━━━ TRECHO SELECIONADO ━━━

NOTA TÉCNICA DA ANPUH SOBRE A PROPOSTA DO MEC PARA O ENSINO MÉDIO.

À luz dos recentes debates sobre as reformas educacionais em curso e dos documentos previamente elaborados e amplamente disseminados por esta Associação, a ANPUH-Brasil coloca à consideração reflexões que se reputam pertinentes para os debates e futuras deliberações a respeito do documento veiculado pelo Ministério da Educação, referente à Consulta Pública, consoante à Portaria Ministerial 399, datada de 08 de março de 2023.

1. Quanto à distribuição da carga horária, reconhecemos avanços, porém sustentamos a manutenção das 2.400 horas destinadas à Formação Geral Básica (FGB). Mesmo no caso do EM integrado ao técnico, quando o documento do MEC indica a sua redução para 2.200 horas, que seja dada a formação básica a todos, sem distinção, especialmente sem rebaixamento da formação dedicada preferencialmente à juventude trabalhadora.

2. Reconhecemos como relevante a proposta de ampliação gradual do ensino em período integral, desde que sejam assegurados investimentos condizentes com aprimoramento da infraestrutura, capacitação docente e implementação de estímulos à permanência dos alunos, sobretudo para aqueles em situação de vulnerabilidade. A finalidade é garantir uma educação de excelência que possa efetivamente combater as disparidades sociais.

3. Em relação à formação de professores, reiteramos a nossa defesa pela revogação imediata da Resolução 02/2019, que versa sobre a BNC-formação.

━━━

» ENUNCIADO 1: Segundo a nota técnica sobre o ensino médio, sob quais condições a ANPUH apoia a ampliação gradual do ensino em período integral, e com que finalidade? Explique em uma a três frases.
» ENUNCIADO 2: Apresente, sem nenhuma alteração, todas as linhas do material extraído, deixando as imagens de fora.

━━━ MATERIAL EXTRAÍDO ━━━

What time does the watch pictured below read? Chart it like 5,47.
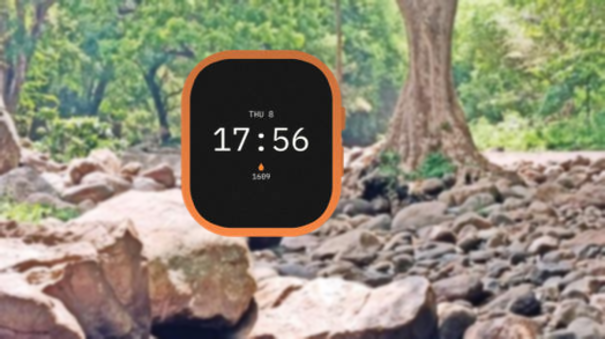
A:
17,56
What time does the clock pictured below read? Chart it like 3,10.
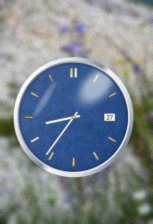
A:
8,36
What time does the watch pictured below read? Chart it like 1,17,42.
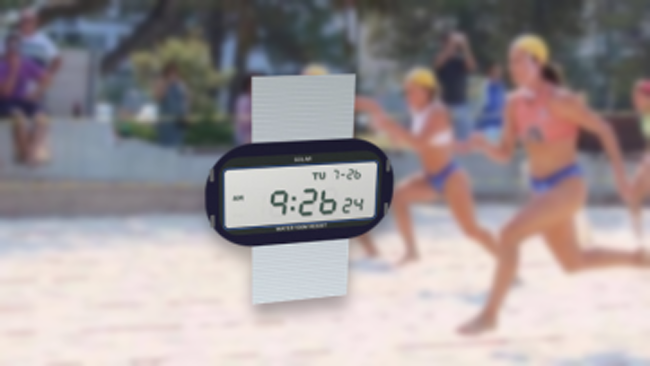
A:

━━━

» RESPOSTA 1: A ANPUH apoia a ampliação desde que sejam assegurados investimentos em infraestrutura, capacitação docente e estímulos à permanência dos alunos, sobretudo os que estão em situação de vulnerabilidade. A finalidade é garantir uma educação de excelência que possa efetivamente combater as disparidades sociais.

» RESPOSTA 2:
What time does the watch pictured below read? Chart it like 5,47.
A:
17,56
What time does the clock pictured below read? Chart it like 3,10.
A:
8,36
What time does the watch pictured below read? Chart it like 1,17,42.
A:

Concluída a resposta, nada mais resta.